As there is no clear consensus on the relationship between sleep quality measures and the rate of recovery with rehabilitation, and it is unclear how sleep quality changes over the course of rehabilitation, we sought to conduct a prospective assessment of sleep quality in neurological inpatients and explore the relationship with neurorehabilitation outcomes. We therefore assessed objective and subjective sleep quality at up to 3 time-points throughout the rehabilitation period and examined the relationship between sleep quality and motor and functional outcome measures. Specifically, we aimed to address the following questions(Why?

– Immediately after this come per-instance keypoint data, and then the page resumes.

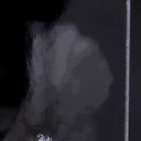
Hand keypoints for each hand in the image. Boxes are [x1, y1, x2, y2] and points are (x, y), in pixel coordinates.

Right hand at [24, 23, 112, 140]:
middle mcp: (88, 41)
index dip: (57, 44)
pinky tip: (81, 92)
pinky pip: (99, 76)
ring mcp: (101, 60)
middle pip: (80, 44)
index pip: (63, 32)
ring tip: (72, 84)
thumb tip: (38, 25)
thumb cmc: (40, 85)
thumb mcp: (32, 58)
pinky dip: (92, 81)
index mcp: (67, 32)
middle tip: (62, 72)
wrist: (58, 115)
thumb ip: (38, 37)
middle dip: (73, 55)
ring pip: (92, 60)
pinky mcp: (108, 78)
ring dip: (84, 68)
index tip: (52, 56)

Nothing for survivors here.):
  1. Does sleep quality at a single time-point correlate with function/impairment at that time-point?
  2. Does sleep quality change over the inpatient rehabilitation period?
  3. Does objective sleep quality averaged over the inpatient rehabilitation period explain variance in motor outcomes over that explained by baseline function?
  4. Does objective or subjective sleep quality averaged over the inpatient rehabilitation period explain variance in the rate of recovery in addition to covariates such as initial independence, age, and time since injury?